The lowest three-year fixed P&I owner-occupier rate is currently Freedom Lend’s 3.49% interest rate (*comparison rate 3.87%), according to Canstar’s database.
ANZ’s biggest rate cut for investor loans was made to its three-year fixed interest-only loan, which now has an interest rate of 4.64% (*comparison rate 4.34%), down 0.30 percentage points.
Mr Mickenbecker said the bank was reducing rates to be competitive and to lure customers back after losing ground to other lenders.
“ANZ has been in the very unusual situation of having their loan book actually contract,” Mr Mickenbecker said.
“They really have to do something to make sure they can turn that around and start building their market share again.”
At its half-year results, ANZ CEO Shayne Elliott admitted the bank had been too cautious in tightening its lending amid falling home values and greater scrutiny around responsible lending standards triggered by the banking royal commission.
Mr Mickenbecker said ANZ was following the market trend with these rate cuts, given the major banks and second-tier lenders have already reduced fixed rates recently.
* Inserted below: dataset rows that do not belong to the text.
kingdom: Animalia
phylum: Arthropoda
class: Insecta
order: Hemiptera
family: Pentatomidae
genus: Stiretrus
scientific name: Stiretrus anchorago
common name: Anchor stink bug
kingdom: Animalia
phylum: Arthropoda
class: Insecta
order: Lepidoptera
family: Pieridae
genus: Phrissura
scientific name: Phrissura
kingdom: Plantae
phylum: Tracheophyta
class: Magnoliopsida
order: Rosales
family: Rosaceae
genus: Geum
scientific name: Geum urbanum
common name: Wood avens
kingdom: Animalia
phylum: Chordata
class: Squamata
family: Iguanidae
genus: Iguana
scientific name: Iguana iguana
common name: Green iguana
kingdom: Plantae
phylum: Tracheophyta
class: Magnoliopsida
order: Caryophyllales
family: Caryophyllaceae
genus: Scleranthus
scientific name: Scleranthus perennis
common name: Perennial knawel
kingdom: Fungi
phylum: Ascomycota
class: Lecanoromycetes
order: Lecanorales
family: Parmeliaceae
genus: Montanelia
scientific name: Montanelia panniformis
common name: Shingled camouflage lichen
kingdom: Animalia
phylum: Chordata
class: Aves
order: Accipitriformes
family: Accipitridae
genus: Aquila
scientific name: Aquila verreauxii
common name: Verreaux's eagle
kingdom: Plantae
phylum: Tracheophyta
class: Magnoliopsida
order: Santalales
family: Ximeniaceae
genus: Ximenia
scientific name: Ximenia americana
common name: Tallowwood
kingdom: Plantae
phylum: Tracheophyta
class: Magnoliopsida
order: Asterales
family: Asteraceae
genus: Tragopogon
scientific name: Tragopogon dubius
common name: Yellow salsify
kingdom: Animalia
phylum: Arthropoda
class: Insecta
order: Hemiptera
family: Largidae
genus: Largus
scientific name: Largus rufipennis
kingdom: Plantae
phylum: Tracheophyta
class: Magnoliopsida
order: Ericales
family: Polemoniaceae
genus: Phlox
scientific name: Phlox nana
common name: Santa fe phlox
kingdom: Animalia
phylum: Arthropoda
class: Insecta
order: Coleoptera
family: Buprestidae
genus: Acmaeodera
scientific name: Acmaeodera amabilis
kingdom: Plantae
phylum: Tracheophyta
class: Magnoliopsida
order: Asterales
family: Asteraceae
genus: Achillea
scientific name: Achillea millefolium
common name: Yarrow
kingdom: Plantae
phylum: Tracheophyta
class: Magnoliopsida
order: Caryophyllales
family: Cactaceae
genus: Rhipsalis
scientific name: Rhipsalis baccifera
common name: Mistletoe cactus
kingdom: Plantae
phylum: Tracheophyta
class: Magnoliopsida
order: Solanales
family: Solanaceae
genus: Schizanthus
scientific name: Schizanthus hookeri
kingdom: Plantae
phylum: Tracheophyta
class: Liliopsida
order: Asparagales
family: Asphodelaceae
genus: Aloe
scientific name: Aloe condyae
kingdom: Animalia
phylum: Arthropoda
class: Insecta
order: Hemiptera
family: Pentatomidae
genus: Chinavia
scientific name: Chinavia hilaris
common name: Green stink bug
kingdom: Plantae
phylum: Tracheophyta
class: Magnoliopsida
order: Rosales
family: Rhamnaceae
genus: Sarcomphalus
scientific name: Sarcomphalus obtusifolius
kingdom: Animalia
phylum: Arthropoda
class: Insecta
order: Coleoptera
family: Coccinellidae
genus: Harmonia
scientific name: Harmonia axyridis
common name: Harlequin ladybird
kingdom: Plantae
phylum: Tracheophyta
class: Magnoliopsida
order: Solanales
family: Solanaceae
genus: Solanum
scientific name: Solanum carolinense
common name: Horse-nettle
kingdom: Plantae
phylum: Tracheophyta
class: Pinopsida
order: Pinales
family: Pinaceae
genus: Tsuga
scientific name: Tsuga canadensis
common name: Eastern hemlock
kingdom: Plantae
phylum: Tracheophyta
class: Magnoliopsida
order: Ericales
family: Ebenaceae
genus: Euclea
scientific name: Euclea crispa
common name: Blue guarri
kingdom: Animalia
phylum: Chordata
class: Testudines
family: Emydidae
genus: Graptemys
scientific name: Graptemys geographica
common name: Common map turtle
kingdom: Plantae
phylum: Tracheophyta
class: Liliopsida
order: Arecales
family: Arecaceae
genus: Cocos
“The bank bill swap rate (BBSW) is down again over the last fortnight, which doesn’t necessarily mean that the banks are instantly funding their book at a lower price, but it’s an indication that some of the wholesale funding pressure is easing even further,” he added.
Macquarie Bank has also reduced interest rates on a number of its fixed and variable rate packaged and standard (non-packaged) home loans today.
The largest variable rate cut of 0.51 percentage points applies to an interest-only investment loan for customers who can put down a deposit of at least 20%. It now has an interest rate of 4.49% (*comparison rate 4.49%).
As for Macquarie’s standard P&I fixed home loans, the largest cut of 0.20 percentage points applies to its one-year fixed loans for customers who can pay a 30%, 20% or 5% deposit.
The bank has been repricing its home loans throughout the year, having hiked variable loans in early February, decreased fixed rate loans in March and again in April.
Taking into account all of Macquarie’s rate changes since the start of this year, its five-year fixed P&I loans have had the greatest rate cuts.